**RECORDS PROVIDED:**
——————
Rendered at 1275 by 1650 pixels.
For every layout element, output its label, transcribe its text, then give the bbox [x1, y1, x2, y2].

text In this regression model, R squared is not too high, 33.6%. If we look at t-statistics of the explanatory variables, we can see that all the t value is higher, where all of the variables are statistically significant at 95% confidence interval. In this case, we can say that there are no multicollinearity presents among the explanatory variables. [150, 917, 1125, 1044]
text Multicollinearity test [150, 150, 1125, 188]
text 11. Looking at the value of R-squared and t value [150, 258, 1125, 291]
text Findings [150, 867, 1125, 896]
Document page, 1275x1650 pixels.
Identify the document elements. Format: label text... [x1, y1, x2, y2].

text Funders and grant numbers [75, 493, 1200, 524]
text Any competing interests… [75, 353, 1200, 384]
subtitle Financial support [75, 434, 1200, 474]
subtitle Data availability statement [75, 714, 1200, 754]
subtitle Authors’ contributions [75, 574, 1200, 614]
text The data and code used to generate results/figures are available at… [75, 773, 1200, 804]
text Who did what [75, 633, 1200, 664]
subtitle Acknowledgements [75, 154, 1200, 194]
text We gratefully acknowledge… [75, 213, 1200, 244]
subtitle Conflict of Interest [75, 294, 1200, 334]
——————
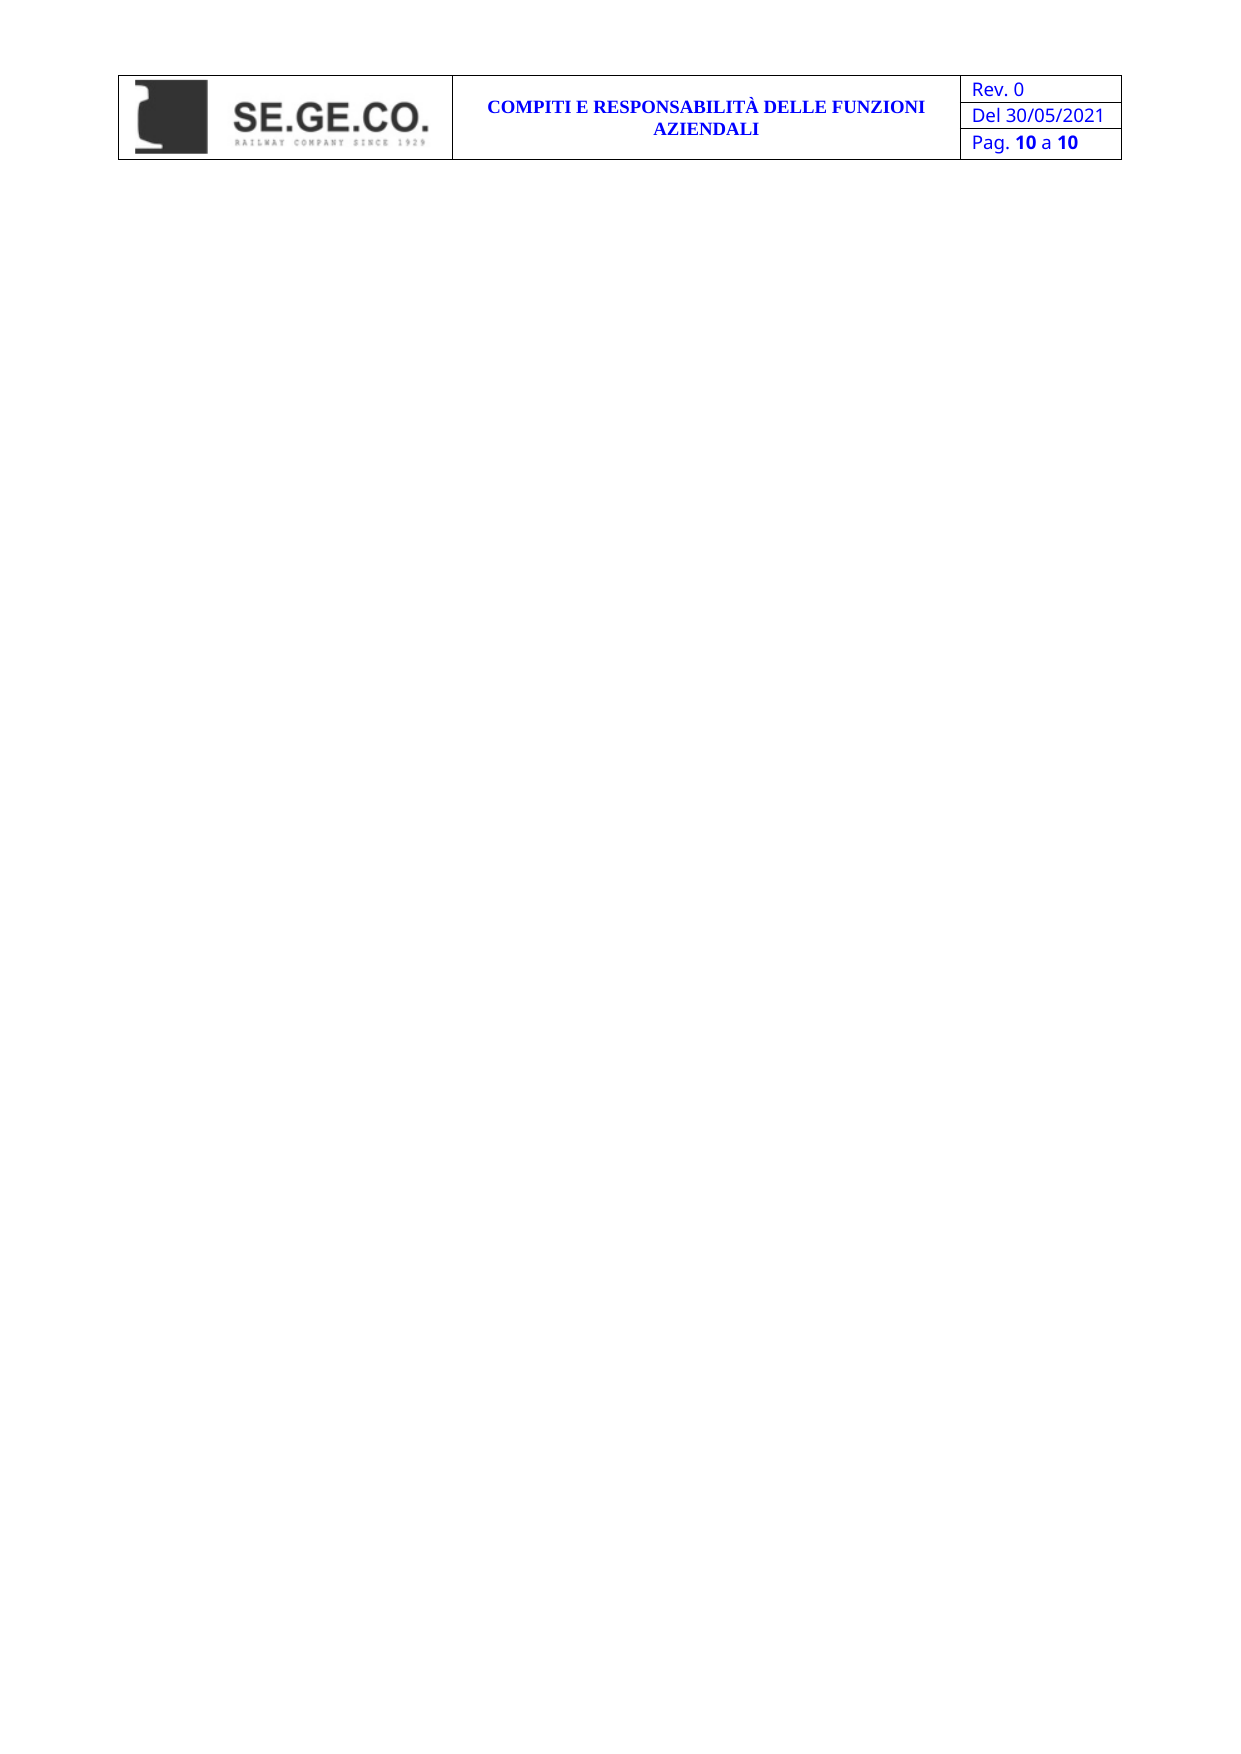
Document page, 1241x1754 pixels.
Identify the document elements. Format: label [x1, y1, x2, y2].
——————
**HOW TO COMPLETE THIS TASK:** Beginning at the line with "Document page, 1241x1754 pixels." and stopping after the line with "Identify the document elements. Format: label [x1, y1, x2, y2].", please write out every line of the data above exactly and nothing else.

**OUTPUT FOR THIS TASK:**
Document page, 1241x1754 pixels.
Identify the document elements. Format: label [x1, y1, x2, y2].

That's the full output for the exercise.